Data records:

▬▬▬▬▬▬▬▬▬▬

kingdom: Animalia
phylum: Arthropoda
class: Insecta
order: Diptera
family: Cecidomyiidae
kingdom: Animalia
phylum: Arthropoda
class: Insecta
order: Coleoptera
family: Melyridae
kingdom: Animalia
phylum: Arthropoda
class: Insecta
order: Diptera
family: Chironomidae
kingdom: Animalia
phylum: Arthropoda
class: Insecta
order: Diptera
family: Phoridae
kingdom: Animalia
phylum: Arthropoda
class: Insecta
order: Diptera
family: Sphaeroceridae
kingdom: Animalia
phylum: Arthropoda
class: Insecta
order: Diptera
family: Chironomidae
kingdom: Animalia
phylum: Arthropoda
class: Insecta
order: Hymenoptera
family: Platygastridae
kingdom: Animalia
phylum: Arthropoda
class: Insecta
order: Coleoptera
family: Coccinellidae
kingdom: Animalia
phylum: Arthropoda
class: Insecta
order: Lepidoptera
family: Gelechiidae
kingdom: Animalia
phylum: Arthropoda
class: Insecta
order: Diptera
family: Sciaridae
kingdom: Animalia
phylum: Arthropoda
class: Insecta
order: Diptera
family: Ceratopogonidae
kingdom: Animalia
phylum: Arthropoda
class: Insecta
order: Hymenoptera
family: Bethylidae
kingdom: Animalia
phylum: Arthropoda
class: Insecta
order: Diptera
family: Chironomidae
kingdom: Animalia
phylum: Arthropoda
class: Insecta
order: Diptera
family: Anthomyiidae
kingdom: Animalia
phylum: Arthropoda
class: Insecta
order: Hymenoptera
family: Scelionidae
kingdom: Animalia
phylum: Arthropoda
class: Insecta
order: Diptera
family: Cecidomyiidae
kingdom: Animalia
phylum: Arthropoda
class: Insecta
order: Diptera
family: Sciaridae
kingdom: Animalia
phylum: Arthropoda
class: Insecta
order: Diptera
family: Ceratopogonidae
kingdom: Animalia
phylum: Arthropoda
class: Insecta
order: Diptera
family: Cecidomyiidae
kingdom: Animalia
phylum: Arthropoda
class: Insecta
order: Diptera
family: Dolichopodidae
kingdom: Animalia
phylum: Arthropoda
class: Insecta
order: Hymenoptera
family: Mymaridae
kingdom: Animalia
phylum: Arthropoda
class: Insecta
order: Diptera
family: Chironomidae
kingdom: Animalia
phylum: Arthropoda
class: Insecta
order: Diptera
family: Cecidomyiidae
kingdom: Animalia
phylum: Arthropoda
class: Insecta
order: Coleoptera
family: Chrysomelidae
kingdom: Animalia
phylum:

▬▬▬▬▬▬▬▬▬▬

→ Directive
Reproduce every line of the data above verbatim, keeping the original order.

→ Task output
kingdom: Animalia
phylum: Arthropoda
class: Insecta
order: Diptera
family: Cecidomyiidae
kingdom: Animalia
phylum: Arthropoda
class: Insecta
order: Coleoptera
family: Melyridae
kingdom: Animalia
phylum: Arthropoda
class: Insecta
order: Diptera
family: Chironomidae
kingdom: Animalia
phylum: Arthropoda
class: Insecta
order: Diptera
family: Phoridae
kingdom: Animalia
phylum: Arthropoda
class: Insecta
order: Diptera
family: Sphaeroceridae
kingdom: Animalia
phylum: Arthropoda
class: Insecta
order: Diptera
family: Chironomidae
kingdom: Animalia
phylum: Arthropoda
class: Insecta
order: Hymenoptera
family: Platygastridae
kingdom: Animalia
phylum: Arthropoda
class: Insecta
order: Coleoptera
family: Coccinellidae
kingdom: Animalia
phylum: Arthropoda
class: Insecta
order: Lepidoptera
family: Gelechiidae
kingdom: Animalia
phylum: Arthropoda
class: Insecta
order: Diptera
family: Sciaridae
kingdom: Animalia
phylum: Arthropoda
class: Insecta
order: Diptera
family: Ceratopogonidae
kingdom: Animalia
phylum: Arthropoda
class: Insecta
order: Hymenoptera
family: Bethylidae
kingdom: Animalia
phylum: Arthropoda
class: Insecta
order: Diptera
family: Chironomidae
kingdom: Animalia
phylum: Arthropoda
class: Insecta
order: Diptera
family: Anthomyiidae
kingdom: Animalia
phylum: Arthropoda
class: Insecta
order: Hymenoptera
family: Scelionidae
kingdom: Animalia
phylum: Arthropoda
class: Insecta
order: Diptera
family: Cecidomyiidae
kingdom: Animalia
phylum: Arthropoda
class: Insecta
order: Diptera
family: Sciaridae
kingdom: Animalia
phylum: Arthropoda
class: Insecta
order: Diptera
family: Ceratopogonidae
kingdom: Animalia
phylum: Arthropoda
class: Insecta
order: Diptera
family: Cecidomyiidae
kingdom: Animalia
phylum: Arthropoda
class: Insecta
order: Diptera
family: Dolichopodidae
kingdom: Animalia
phylum: Arthropoda
class: Insecta
order: Hymenoptera
family: Mymaridae
kingdom: Animalia
phylum: Arthropoda
class: Insecta
order: Diptera
family: Chironomidae
kingdom: Animalia
phylum: Arthropoda
class: Insecta
order: Diptera
family: Cecidomyiidae
kingdom: Animalia
phylum: Arthropoda
class: Insecta
order: Coleoptera
family: Chrysomelidae
kingdom: Animalia
phylum:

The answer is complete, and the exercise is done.